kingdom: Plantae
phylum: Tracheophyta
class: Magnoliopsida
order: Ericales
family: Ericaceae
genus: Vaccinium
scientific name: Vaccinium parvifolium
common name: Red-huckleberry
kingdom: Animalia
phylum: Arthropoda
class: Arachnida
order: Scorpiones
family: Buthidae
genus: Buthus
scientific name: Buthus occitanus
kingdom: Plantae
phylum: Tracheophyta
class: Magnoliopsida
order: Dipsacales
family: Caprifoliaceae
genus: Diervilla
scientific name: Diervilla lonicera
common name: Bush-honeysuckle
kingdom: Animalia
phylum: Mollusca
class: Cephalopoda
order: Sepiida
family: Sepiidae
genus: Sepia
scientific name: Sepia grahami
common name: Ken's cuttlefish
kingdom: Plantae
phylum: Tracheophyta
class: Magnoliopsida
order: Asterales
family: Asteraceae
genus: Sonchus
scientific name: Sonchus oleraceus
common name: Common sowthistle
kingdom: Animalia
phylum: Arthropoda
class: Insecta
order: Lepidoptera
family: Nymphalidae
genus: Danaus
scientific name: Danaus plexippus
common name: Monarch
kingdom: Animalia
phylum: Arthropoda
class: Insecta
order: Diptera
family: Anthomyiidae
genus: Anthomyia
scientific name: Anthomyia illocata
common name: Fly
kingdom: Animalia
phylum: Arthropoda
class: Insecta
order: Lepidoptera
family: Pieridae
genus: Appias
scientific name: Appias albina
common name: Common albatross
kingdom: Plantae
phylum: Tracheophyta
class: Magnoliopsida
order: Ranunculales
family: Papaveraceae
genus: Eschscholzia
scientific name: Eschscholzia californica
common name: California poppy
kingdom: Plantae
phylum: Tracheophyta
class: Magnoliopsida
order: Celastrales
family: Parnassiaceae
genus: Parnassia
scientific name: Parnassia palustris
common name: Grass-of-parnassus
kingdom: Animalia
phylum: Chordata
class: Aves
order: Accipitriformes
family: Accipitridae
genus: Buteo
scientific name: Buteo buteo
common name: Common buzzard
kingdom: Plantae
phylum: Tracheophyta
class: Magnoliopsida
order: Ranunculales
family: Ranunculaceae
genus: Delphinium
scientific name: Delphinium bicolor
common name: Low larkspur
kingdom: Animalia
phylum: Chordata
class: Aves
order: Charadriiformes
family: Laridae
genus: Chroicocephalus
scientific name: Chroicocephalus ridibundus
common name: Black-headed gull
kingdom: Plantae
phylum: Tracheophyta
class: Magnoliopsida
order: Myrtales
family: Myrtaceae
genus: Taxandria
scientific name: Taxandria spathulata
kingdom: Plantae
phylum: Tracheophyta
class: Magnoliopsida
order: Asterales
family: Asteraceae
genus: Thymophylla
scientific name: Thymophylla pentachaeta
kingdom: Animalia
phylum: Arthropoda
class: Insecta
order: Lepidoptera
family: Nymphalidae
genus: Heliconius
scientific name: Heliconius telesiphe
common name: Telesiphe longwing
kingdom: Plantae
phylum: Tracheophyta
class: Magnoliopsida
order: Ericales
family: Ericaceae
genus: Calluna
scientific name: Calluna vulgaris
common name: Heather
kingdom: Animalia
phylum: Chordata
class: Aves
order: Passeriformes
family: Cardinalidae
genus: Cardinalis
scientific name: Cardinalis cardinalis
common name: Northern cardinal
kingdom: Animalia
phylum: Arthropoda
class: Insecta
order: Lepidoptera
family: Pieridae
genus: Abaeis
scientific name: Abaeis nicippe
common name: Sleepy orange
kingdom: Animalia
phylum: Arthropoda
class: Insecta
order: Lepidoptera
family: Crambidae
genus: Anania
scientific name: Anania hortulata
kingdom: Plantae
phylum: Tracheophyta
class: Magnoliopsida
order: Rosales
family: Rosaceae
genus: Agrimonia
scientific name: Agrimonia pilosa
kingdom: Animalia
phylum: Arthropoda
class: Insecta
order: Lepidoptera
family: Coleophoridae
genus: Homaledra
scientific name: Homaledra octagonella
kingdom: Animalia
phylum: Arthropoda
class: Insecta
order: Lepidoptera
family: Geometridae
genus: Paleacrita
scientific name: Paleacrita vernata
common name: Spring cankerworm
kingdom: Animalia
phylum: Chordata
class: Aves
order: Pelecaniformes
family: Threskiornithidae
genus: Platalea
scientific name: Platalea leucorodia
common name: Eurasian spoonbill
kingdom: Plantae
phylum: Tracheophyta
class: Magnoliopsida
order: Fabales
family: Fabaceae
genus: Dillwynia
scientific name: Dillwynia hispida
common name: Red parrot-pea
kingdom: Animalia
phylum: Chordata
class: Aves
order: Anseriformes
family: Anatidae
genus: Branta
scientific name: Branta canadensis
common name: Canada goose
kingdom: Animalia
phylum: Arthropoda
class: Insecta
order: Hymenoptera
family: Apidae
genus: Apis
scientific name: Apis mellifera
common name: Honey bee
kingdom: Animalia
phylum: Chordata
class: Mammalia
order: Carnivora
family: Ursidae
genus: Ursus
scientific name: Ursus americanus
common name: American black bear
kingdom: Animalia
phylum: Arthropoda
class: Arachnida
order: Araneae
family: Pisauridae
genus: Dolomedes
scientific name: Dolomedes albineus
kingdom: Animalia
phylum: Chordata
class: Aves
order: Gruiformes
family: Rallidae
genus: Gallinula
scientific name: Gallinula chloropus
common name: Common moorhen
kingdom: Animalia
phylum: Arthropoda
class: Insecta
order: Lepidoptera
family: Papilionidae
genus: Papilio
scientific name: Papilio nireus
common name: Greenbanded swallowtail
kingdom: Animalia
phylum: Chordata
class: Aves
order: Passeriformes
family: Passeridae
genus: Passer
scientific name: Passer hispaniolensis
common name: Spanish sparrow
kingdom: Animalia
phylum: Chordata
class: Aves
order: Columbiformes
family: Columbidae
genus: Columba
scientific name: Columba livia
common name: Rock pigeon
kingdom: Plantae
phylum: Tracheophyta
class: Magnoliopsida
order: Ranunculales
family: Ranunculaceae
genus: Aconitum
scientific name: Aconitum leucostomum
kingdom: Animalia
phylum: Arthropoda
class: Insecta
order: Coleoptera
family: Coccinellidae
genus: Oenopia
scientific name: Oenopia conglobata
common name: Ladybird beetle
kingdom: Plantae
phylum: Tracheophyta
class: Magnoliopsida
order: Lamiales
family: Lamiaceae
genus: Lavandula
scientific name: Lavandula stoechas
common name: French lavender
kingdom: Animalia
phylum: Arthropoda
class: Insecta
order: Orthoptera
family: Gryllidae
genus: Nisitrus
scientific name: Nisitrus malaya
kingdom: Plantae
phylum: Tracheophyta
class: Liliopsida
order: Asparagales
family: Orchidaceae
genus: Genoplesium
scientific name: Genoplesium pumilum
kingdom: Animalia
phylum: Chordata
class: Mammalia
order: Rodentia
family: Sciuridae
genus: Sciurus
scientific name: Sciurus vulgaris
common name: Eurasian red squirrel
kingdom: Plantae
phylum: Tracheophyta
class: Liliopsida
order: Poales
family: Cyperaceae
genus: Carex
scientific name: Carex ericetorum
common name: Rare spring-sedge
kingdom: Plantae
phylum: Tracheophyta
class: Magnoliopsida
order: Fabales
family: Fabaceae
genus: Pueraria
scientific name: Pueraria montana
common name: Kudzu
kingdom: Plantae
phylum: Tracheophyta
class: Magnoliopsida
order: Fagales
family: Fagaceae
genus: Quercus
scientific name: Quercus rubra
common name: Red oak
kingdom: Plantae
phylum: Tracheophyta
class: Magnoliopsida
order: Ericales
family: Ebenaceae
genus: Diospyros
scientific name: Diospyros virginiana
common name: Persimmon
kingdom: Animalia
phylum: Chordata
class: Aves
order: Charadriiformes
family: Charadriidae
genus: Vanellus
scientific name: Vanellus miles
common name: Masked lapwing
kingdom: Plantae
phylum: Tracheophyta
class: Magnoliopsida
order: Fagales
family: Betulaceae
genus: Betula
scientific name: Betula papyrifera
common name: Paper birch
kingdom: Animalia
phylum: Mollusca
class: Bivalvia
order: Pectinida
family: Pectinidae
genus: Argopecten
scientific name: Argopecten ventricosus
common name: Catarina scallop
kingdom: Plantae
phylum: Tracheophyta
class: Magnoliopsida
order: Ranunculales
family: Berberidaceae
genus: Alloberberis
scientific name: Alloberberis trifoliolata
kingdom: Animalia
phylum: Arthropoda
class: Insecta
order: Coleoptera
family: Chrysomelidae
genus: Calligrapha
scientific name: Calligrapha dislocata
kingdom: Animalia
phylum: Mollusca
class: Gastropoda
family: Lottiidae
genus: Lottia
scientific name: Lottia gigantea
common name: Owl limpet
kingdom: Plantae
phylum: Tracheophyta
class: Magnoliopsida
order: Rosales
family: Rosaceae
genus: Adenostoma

----

Do this. Print the stretch of the data from the line that contains "scientific name: Oenopia conglobata" through the line that contains "family: Sciuridae", both ends included, reproducing each line verbatim.

Response to the task.
scientific name: Oenopia conglobata
common name: Ladybird beetle
kingdom: Plantae
phylum: Tracheophyta
class: Magnoliopsida
order: Lamiales
family: Lamiaceae
genus: Lavandula
scientific name: Lavandula stoechas
common name: French lavender
kingdom: Animalia
phylum: Arthropoda
class: Insecta
order: Orthoptera
family: Gryllidae
genus: Nisitrus
scientific name: Nisitrus malaya
kingdom: Plantae
phylum: Tracheophyta
class: Liliopsida
order: Asparagales
family: Orchidaceae
genus: Genoplesium
scientific name: Genoplesium pumilum
kingdom: Animalia
phylum: Chordata
class: Mammalia
order: Rodentia
family: Sciuridae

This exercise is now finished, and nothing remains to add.